30/08/2006

The Psychedelic Furs Atacam na Figueira da Foz

Num destes dois invernos foi: 1987 ou 1989.
Ao contrário do inverno, tenho a certeza do sítio: era na Figueira da Foz, a mais bela cidade do mundo.
Do meu mundo.
Já então eu anoitecia gravemente.
Uma noite, fui a um bar a cujo balcão pontificava um homem chamado Gervásio.
Passavam vídeos para dar à coisa um ambiente.
Level 42, Men without Hats, Living in a Box, filarmónicas dessas.
A minha vida suspendeu-se quando passaram The Psychedelic Furs.
Apercebi-me logo da perfeição do momento.
O cantor olhava-se, a um espelho de camarim, numa manhã de Agosto de 2006.
Eu tinha tão pouca idade, que lembrava o mesmo.
Tudo o que comecei, fi-lo cedo.
Tudo o que acabei, acabei-o mais cedo ainda.
Eu tinha uma morte no cadastro.
Levava-a comigo para todo o lado, sobretudo a sítios garantidos por homens-gervásios.
Da sala de entrada, descia-se por três degraus para um reservado.
A uma dessas mesas, um gajo e duas gajas mantinham um pequeno comércio estupefaciente.
Seriam da minha idade.
Paguei-lhes três, quatro rodadas.
Depois, mais duas, três.
Entorpeci-lhes, sem querer, o comércio.
O tipo tornou-se gentil.
Que, se eu quisesse, me não faltaria nada, nunca, na vida.
Ele queria dizer – na noite.
Mas disse – na vida.
Isto demonstra a loucura da gentileza.
Uma das gajas aluiu de gin como uma pilha de roupa.
A outra pôs-se-me ondulante como uma medusa.
Disse-me assim a boca tónica dela:
– Se eu quisesse, comia-te.
Disse-lhe eu assim:
– Se me comeres, depois tens de me cagar.
O tipo desatou-se a rir.
Ela, nem tanto.
O bar só devia ter uma cassete, porque passado um bocado o cantor tinha voltado ao camarim.
O tipo teve de arrastar embora as duas gajas.
Eu fiquei na minha glória.
Tropecei de música (e de glória) até ao balcão, onde Gervásio, sorrindo sempre, controlava a indústria.
O relógio rarefizera a clientela.
Sobravam alguns espécimenes quarentões.
Eles, hoje, havendo sobrevivido a tanta curtição de psicadélicas peles, terão sessentas e tais.
Isso é estranho, isso é assim.
Uma das possibilidades é nunca me ter vindo embora.
Outra é recordar o regresso.
Só não posso determinar o aonde de qual regresso.
Eu acho que ando a fazer como o cantor.
Que o inverno, não importa o ano, é um camarim a que se acede por três degraus, descendo sempre.

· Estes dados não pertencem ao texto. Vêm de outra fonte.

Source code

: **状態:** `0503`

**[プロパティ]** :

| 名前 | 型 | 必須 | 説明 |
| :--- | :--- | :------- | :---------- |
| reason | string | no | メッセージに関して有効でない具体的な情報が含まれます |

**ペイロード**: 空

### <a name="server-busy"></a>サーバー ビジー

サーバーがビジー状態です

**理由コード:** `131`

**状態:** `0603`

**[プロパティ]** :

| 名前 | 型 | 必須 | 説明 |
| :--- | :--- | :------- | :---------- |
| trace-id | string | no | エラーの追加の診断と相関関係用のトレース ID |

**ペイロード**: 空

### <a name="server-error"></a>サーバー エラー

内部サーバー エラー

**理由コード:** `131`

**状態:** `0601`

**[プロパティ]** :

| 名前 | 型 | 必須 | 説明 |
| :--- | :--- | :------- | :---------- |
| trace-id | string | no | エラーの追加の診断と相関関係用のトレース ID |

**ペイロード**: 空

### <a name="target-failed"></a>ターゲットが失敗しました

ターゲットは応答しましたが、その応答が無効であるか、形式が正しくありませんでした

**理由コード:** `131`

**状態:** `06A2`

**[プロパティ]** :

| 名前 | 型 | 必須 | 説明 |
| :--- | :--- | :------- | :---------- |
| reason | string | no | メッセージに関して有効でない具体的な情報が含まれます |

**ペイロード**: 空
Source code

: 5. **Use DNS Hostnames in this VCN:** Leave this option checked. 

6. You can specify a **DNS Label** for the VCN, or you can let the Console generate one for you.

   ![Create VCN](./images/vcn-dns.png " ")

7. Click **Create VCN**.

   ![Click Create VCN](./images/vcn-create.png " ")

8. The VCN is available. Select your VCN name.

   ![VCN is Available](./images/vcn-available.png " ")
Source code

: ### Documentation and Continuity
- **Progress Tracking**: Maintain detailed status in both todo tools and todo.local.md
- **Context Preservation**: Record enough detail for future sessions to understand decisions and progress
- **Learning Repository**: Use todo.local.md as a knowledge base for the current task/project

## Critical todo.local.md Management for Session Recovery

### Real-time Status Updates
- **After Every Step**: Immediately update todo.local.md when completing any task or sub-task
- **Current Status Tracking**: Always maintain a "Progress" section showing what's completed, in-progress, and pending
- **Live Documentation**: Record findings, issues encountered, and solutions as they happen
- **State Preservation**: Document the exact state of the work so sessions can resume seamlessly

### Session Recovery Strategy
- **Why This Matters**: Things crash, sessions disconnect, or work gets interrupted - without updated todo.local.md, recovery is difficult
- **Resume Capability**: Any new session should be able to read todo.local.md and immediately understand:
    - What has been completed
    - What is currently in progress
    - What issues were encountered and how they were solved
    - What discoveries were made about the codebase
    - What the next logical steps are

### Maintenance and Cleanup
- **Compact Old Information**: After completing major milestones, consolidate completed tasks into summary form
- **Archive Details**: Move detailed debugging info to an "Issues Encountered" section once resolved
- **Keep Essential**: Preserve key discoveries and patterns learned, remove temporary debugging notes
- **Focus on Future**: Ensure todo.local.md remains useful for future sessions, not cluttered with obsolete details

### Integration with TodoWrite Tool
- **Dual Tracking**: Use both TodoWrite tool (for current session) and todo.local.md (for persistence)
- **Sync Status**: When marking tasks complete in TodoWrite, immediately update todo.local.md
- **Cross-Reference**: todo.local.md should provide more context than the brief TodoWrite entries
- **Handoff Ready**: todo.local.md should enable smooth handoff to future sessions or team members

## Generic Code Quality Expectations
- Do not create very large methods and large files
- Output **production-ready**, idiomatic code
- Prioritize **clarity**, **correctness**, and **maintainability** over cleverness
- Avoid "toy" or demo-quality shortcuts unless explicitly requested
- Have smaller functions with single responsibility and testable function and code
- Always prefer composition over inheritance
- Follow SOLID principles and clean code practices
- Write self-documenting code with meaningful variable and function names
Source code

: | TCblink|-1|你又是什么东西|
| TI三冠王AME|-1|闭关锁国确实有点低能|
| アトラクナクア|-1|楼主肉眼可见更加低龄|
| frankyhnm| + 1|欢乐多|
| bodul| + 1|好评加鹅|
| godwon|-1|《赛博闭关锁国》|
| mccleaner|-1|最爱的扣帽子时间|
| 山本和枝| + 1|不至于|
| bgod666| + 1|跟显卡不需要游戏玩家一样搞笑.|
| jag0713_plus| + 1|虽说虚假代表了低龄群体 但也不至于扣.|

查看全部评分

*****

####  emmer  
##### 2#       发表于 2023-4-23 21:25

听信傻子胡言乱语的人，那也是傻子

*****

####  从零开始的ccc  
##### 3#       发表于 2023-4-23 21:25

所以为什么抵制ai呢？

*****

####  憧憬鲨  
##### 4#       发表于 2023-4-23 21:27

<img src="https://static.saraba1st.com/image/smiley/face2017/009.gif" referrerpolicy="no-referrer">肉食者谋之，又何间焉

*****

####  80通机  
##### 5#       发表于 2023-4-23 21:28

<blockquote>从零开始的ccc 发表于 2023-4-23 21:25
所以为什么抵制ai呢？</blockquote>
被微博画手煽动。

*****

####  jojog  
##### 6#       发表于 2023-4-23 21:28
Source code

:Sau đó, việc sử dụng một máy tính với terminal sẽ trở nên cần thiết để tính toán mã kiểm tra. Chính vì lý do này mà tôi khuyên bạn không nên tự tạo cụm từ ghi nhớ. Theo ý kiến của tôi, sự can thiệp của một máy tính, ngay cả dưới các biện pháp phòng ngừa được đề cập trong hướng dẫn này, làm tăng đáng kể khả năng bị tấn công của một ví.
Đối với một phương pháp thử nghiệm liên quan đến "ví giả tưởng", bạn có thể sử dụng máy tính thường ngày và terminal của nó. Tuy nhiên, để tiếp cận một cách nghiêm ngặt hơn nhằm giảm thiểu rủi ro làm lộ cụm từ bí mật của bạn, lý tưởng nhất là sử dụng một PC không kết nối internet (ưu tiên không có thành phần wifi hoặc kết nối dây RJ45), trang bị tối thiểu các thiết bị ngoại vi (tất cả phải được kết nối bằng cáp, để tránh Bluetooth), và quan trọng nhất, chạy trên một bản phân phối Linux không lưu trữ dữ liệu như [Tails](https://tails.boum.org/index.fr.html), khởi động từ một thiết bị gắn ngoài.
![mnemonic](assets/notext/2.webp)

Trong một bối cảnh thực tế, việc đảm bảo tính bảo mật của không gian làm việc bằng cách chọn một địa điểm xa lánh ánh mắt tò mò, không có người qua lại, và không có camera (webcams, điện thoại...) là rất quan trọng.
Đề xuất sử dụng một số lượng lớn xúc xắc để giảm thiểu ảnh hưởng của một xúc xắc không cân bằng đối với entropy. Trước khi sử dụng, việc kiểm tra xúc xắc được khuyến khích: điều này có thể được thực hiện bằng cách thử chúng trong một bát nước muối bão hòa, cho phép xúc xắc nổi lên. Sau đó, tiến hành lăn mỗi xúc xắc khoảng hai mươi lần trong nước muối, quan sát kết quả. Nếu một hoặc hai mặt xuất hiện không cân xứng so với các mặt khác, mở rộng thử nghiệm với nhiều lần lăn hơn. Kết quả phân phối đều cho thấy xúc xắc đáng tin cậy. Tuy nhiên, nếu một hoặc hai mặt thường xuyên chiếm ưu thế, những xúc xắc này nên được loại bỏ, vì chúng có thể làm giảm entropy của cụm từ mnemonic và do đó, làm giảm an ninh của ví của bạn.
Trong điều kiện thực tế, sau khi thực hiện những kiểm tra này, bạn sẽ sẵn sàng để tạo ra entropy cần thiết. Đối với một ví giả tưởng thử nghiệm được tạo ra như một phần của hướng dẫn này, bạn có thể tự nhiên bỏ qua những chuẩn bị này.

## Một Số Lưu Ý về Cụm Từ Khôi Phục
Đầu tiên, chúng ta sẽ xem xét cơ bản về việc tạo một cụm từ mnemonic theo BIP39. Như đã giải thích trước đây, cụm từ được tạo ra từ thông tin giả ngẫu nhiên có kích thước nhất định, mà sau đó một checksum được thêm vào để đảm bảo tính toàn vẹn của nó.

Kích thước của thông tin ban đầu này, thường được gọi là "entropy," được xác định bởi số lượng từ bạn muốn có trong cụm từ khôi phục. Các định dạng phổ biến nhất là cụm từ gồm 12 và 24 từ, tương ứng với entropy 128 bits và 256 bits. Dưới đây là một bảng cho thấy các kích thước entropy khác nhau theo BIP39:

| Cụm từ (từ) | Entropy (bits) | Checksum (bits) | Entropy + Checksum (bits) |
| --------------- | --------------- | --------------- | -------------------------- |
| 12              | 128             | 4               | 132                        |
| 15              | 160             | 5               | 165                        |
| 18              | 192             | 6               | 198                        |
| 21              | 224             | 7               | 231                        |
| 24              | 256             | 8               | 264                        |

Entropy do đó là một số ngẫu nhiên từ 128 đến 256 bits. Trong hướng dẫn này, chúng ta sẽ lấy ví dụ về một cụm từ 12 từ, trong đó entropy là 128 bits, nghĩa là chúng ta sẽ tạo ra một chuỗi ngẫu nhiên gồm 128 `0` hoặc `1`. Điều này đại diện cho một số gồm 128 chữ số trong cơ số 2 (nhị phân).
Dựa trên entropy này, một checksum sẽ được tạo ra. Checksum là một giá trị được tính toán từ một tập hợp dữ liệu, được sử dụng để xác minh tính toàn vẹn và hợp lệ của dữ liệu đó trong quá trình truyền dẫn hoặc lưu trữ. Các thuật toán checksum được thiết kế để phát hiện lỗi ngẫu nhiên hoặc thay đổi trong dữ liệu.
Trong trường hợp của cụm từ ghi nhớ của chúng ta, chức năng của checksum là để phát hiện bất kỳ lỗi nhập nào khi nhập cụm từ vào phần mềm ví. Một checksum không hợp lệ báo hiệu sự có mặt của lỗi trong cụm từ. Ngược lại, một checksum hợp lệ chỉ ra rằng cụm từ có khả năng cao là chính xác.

Caramulo, manhã de 30 de Agosto de 2006

6 comentários:

Anónimo disse...

bonito.

Paula Sofia

Maria Carvalho disse...

É isso mesmo! Fantástico. Adorei. Começo a repetir-me um bocado demais. Mas eu sou exagerada mesmo. Em tudo.

Daniel Abrunheiro disse...

eu também exagero o meu bocadito.

Maria Carvalho disse...

Eu sei.

Anónimo disse...

Tem passagens sublimes, como de costume. Como vivem os que não exageram?

Mónica (em Campanhã) disse...

vim no trilho dos Psychadelic Furs e gostei muito do que li.